§ **What is needed**
Type the records out again in full, exactly.

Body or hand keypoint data
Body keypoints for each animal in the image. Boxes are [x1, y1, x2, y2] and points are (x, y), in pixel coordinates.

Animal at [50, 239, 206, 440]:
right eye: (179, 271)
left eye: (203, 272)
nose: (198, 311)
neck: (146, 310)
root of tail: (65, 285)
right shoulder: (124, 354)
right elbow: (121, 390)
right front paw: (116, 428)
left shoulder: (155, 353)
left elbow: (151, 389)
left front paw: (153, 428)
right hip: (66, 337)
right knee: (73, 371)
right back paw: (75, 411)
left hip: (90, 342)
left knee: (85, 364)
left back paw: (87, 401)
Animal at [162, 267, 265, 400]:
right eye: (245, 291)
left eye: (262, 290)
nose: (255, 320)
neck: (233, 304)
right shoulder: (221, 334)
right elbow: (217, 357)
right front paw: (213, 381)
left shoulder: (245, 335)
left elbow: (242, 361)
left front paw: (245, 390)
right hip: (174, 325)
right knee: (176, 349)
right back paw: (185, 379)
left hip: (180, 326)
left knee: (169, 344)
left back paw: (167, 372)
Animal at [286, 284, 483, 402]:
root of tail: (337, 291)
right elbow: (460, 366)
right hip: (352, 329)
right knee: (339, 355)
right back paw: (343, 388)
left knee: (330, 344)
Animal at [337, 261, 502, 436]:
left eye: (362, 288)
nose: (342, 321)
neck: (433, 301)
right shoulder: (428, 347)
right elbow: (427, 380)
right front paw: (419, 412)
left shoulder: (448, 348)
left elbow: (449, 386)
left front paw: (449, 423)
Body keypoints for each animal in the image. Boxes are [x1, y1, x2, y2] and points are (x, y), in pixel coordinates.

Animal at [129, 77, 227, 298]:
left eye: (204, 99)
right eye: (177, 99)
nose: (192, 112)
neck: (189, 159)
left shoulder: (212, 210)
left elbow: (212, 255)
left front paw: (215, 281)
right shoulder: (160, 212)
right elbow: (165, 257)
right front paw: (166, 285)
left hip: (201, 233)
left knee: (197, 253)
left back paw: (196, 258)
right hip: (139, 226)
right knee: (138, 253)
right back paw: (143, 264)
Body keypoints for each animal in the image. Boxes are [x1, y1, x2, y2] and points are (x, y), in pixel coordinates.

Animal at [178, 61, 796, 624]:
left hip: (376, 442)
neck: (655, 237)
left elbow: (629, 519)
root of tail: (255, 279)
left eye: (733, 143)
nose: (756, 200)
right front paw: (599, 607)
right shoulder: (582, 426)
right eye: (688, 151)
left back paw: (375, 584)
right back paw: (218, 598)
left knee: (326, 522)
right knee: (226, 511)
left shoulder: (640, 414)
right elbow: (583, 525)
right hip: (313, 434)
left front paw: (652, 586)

§ **Answer to this task**
Body keypoints for each animal in the image. Boxes are [x1, y1, x2, y2] and points are (x, y), in pixel coordinates.

Animal at [50, 239, 206, 440]:
right eye: (179, 271)
left eye: (203, 272)
nose: (198, 311)
neck: (146, 310)
root of tail: (65, 285)
right shoulder: (124, 354)
right elbow: (121, 390)
right front paw: (116, 428)
left shoulder: (155, 353)
left elbow: (151, 389)
left front paw: (153, 428)
right hip: (66, 337)
right knee: (73, 371)
right back paw: (75, 411)
left hip: (90, 342)
left knee: (85, 364)
left back paw: (87, 401)
Animal at [162, 267, 265, 400]:
right eye: (245, 291)
left eye: (262, 290)
nose: (255, 320)
neck: (233, 304)
right shoulder: (221, 334)
right elbow: (217, 357)
right front paw: (213, 381)
left shoulder: (245, 335)
left elbow: (242, 361)
left front paw: (245, 390)
right hip: (174, 325)
right knee: (176, 349)
right back paw: (185, 379)
left hip: (180, 326)
left knee: (169, 344)
left back paw: (167, 372)
Animal at [286, 284, 483, 402]:
root of tail: (337, 291)
right elbow: (460, 366)
right hip: (352, 329)
right knee: (339, 355)
right back paw: (343, 388)
left knee: (330, 344)
Animal at [337, 261, 502, 436]:
left eye: (362, 288)
nose: (342, 321)
neck: (433, 301)
right shoulder: (428, 347)
right elbow: (427, 380)
right front paw: (419, 412)
left shoulder: (448, 348)
left elbow: (449, 386)
left front paw: (449, 423)
Body keypoints for each animal in the image. Boxes are [x1, y1, x2, y2] and points are (x, y), in pixel coordinates.

Animal at [129, 77, 227, 298]:
left eye: (204, 99)
right eye: (177, 99)
nose: (192, 112)
neck: (189, 159)
left shoulder: (212, 210)
left elbow: (212, 255)
left front paw: (215, 281)
right shoulder: (160, 212)
right elbow: (165, 257)
right front paw: (166, 285)
left hip: (201, 233)
left knee: (197, 253)
left back paw: (196, 258)
right hip: (139, 226)
right knee: (138, 253)
right back paw: (143, 264)
Body keypoints for each animal in the image. Boxes are [x1, y1, x2, y2] and points are (x, y), in pixel coordinates.

Animal at [178, 61, 796, 624]:
left hip: (376, 442)
neck: (655, 237)
left elbow: (629, 519)
root of tail: (255, 279)
left eye: (733, 143)
nose: (756, 200)
right front paw: (599, 607)
right shoulder: (582, 426)
right eye: (688, 151)
left back paw: (375, 584)
right back paw: (218, 598)
left knee: (326, 522)
right knee: (226, 511)
left shoulder: (640, 414)
right elbow: (583, 525)
right hip: (313, 434)
left front paw: (652, 586)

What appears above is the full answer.